* [What needs to be done]: Filter the data below for the string "lines" and copy each matching line.
#### Listed records
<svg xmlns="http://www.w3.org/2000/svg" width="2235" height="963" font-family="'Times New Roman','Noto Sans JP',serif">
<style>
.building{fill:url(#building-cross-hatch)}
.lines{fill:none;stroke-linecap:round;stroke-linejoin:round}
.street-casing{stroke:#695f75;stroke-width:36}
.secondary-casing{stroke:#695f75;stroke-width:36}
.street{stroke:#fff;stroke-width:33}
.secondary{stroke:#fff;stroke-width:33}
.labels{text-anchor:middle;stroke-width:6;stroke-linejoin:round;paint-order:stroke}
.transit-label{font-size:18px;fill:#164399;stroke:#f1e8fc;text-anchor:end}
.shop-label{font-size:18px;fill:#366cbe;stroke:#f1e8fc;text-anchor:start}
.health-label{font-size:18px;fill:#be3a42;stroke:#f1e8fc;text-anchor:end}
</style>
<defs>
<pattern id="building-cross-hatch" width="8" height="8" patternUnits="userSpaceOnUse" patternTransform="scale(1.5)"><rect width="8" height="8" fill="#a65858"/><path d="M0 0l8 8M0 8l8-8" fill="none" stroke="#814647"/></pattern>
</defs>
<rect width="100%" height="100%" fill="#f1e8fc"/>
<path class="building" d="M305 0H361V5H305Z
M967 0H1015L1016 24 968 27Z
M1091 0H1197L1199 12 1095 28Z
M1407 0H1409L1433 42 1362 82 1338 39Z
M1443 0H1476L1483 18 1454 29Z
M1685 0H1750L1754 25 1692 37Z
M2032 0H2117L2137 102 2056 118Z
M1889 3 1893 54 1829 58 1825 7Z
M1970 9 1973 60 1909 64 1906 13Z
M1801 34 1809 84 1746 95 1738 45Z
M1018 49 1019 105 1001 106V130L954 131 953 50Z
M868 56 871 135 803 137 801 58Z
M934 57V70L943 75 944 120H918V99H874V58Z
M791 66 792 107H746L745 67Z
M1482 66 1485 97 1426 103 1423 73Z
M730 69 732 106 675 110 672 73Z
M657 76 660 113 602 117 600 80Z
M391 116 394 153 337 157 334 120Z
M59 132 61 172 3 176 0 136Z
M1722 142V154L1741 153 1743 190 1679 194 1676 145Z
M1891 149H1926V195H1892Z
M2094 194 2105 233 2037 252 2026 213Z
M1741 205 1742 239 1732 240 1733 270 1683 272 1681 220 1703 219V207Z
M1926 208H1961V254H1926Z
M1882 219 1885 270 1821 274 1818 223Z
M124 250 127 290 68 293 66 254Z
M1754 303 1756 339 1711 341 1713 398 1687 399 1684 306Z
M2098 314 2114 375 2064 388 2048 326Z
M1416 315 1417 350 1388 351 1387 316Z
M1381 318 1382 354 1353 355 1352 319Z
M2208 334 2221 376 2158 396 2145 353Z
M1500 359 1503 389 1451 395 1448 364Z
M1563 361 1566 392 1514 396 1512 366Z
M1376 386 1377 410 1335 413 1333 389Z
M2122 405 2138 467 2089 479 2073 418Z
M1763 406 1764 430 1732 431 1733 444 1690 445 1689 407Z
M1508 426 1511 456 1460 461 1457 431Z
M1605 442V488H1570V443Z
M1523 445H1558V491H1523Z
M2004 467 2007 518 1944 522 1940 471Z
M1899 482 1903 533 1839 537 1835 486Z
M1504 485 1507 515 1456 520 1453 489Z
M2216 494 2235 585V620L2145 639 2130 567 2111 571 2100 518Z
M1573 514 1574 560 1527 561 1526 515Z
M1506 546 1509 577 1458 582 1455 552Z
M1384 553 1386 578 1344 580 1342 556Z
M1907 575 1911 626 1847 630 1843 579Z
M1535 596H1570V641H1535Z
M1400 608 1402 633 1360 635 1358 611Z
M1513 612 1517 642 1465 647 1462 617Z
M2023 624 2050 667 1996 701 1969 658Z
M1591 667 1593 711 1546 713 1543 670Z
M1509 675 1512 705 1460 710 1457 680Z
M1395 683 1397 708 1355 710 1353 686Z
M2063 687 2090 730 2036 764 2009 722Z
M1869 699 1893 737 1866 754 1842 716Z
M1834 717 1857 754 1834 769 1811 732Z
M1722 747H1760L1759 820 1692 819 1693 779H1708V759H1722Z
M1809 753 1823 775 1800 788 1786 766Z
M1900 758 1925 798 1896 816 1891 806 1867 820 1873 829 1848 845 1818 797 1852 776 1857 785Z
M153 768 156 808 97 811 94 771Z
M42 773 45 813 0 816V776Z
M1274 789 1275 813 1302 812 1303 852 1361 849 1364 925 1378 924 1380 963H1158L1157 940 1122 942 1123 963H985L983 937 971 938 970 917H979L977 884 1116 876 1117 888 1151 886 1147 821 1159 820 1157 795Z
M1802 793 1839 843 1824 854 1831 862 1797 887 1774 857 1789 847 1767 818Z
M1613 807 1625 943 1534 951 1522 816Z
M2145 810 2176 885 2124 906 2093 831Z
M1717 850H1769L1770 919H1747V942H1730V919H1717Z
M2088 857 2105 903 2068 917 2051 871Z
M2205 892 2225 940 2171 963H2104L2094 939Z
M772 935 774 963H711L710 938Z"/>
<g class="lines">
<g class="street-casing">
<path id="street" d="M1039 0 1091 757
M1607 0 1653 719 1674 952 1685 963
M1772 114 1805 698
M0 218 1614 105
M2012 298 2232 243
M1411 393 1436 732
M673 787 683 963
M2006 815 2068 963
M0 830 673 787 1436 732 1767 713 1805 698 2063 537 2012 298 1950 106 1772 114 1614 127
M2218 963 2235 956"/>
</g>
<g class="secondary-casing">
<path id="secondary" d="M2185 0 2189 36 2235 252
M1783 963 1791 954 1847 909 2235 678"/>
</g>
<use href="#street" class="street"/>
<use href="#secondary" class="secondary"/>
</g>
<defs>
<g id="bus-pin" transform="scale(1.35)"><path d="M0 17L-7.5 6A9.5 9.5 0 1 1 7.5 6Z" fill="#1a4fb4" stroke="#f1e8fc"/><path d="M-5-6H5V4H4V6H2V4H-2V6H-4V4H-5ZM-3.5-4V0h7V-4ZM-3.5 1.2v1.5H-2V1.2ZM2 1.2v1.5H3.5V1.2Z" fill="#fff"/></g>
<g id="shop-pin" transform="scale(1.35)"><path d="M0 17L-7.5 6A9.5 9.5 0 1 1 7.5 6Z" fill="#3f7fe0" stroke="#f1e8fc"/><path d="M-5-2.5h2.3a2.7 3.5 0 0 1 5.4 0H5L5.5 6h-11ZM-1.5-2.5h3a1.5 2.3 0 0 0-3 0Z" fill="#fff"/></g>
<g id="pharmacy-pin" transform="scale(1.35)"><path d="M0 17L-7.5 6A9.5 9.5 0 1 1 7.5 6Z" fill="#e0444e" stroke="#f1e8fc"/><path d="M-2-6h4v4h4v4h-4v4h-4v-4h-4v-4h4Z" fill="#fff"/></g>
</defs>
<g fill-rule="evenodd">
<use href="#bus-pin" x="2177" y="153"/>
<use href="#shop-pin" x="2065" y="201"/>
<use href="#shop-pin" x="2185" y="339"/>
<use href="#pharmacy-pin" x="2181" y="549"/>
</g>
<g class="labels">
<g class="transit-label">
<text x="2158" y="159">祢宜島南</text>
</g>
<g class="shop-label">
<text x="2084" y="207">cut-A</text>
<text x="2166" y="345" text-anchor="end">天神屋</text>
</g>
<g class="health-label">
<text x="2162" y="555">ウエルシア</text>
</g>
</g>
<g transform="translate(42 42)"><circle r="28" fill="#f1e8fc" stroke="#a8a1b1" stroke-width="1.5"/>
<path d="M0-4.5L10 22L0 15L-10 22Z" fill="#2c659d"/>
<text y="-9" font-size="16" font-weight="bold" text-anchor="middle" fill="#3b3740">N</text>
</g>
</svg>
########
* [Expected answer]:
.lines{fill:none;stroke-linecap:round;stroke-linejoin:round}
<g class="lines">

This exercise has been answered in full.